Think of your spike protein as being comprised of 100 houses with a T cell there to cover each house (to protect you against severe disease). The variants have around 13 mutations along the spike protein so 13 of those T cells won't work, but there are over 80 T cells remaining to protect your "houses" or your body against severe disease.
Although these are theoretical numbers and we don't know exactly the number of T cell antigens (or "epitopes") across the spike protein, one review showed 1400 across the whole virus, with many of those in the spike protein. Another study showed that there were 87 epitopes across the spike protein to which T cells respond, and mutations in one of the variants (beta) took those down to 75. The virus cannot mutate indefinitely in its spike protein and still retain function. This is why it is unlikely we will get a variant that will evade the in-breadth, robust response of our T cells.
Where We Go From Here
So, what does this mean for getting through this pandemic? Immunity and more immunity. For those of us who are vaccinated, if we get exposed to the Delta variant, it will boost our immune response although the memory B cells might take 3-5 days to make new antibodies, which can leave us susceptible to a mild breakthrough infection. That's part of the reason the CDC put back masks for the vaccinated in late July. For those who are unvaccinated, immunity will be gained from Delta but often through terrible ways like severe disease.
The way for the U.S. to determine the need for 3rd shots among those who are not obviously immunocompromised, given the amazing immune memory generated by the vaccines among immunocompetent individuals, is to analyze the cases of the ~6000 individuals who have had severe breakthrough infections among the 171 million Americans fully vaccinated. Define their co-morbidities and age ranges, and boost those susceptible to severe infections (examples could include older people, those with co-morbidities, health care workers, and residents of long-term care facilities). This is an approach likely to be taken by the CDC's Advisory Committee on Immunization Practices.

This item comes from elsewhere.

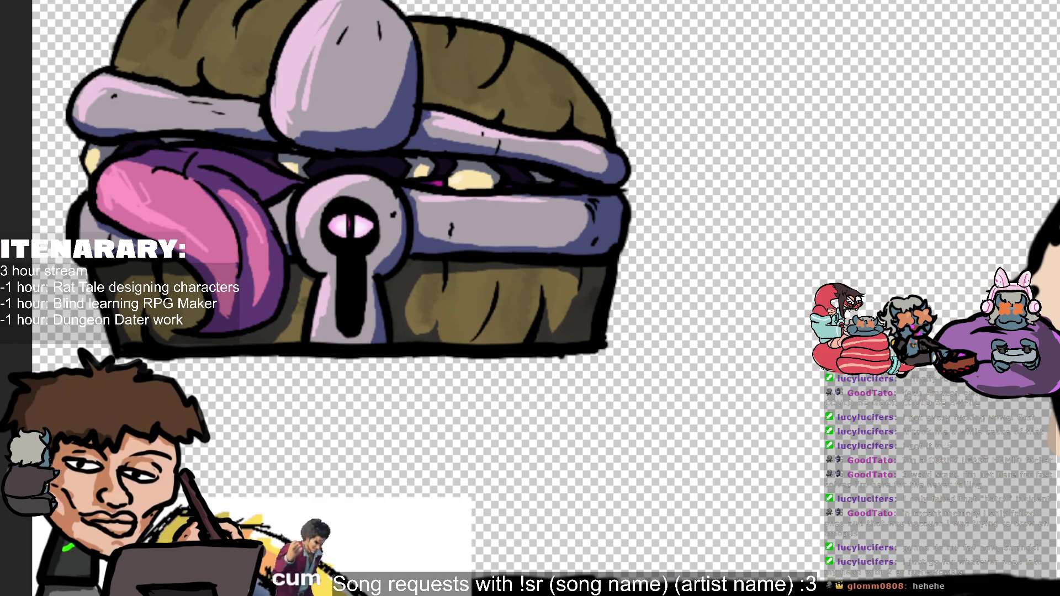
{"action": "scroll", "coordinate": [530, 298], "scroll_direction": "right", "scroll_amount": 5}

If immunity is the only way to get through the pandemic and if variants are caused mostly by large populations being unvaccinated, there is not only a moral and ethical imperative but a practical imperative to vaccinate the world in order to keep us all safe. Immunocompetent Americans can boost their antibodies, which may enhance their ability to avoid mild breakthrough infections, but the initial shots still work well against the most important outcomes: hospitalizations and deaths.
There has been no randomized, controlled trial to assess whether three shots vs. two shots meaningfully improve those outcomes. While we ought to trust immune memory to get the immunocompetent in the United States through, we can hasten the end of this pandemic by providing surplus vaccines to poor countries to combat severe disease. Doing so would not only revitalize the role of the U.S. as a global health leader – it would save countless lives.